Minister flags biodiversity credits scheme

Environment Minister Tanya Plibersek has flagged her support for a new biodiversity credits scheme. (Mick Tsikas/AAP PHOTOS) (AAP)

The federal environment minister has flagged a new biodiversity credits scheme that would pay Australians to repair and nurture the habitat on their properties.

Tanya Plibersek has outlined her vision to put a price on efforts to restore the environment and arrest the shocking declines detailed in a major report last week.

She has told a biodiversity conference it would work much like the carbon credits scheme.

"Carbon revenues are creating incentives for tree planting across Australia, but if we also put a value on biodiversity, we can do more than plant trees. We can restore our ecosystems," Ms Plibersek said on Wednesday night.

"Biodiversity credits could reward the planting of vegetation along a hillside to stop erosion and to protect the local soil.
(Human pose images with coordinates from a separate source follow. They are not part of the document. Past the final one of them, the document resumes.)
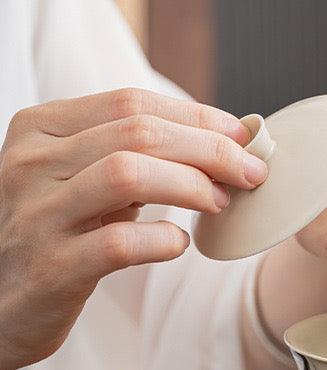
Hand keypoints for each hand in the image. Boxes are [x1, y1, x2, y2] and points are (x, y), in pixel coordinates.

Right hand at [0, 88, 266, 369]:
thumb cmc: (55, 236)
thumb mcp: (81, 182)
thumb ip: (132, 157)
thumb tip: (219, 146)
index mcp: (41, 130)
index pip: (131, 102)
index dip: (197, 117)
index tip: (242, 136)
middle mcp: (32, 163)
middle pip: (138, 132)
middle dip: (210, 149)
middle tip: (251, 172)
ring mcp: (38, 214)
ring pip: (129, 174)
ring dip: (190, 186)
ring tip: (219, 202)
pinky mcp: (53, 267)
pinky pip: (122, 243)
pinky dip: (164, 240)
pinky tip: (178, 244)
It could reward the creation of connectivity between different habitats, providing corridors for survival for threatened species."

She said governments alone could not shoulder the enormous cost of undoing the damage that has already been done to the landscape and the plants and animals that depend on it.

"Governments can't do the job alone,'' Ms Plibersek said.

"The Australian Land Conservation Alliance estimates that we need to spend over $1 billion a year to restore and prevent further landscape degradation, which means that we need to work with industry and philanthropic partners."

She said companies that have to offset unavoidable environmental impacts could also be potential buyers in a biodiversity credits market.

"... if offsets are required, we need absolute confidence that projects are delivering the intended biodiversity benefits and will continue to do so in perpetuity, or for as long as required,'' Ms Plibersek said.

"A credible market for biodiversity can provide this confidence."

She said she would have more to say in coming weeks about her interest in supporting the development of a voluntary market in biodiversity.

Last week's five-yearly State of the Environment report provided a confronting assessment of ecosystem health.

It found the overall condition of the environment was poor and deteriorating, with climate change adding a devastating new layer to the accumulation of other threats.

The report said the result was a growing list of threatened species trying to survive in shrinking and degraded ecosystems that were being ineffectively managed under an inadequate set of laws, with too little money.

Ms Plibersek has since promised a fundamental overhaul of federal environment laws, with new ones to be put to parliament next year.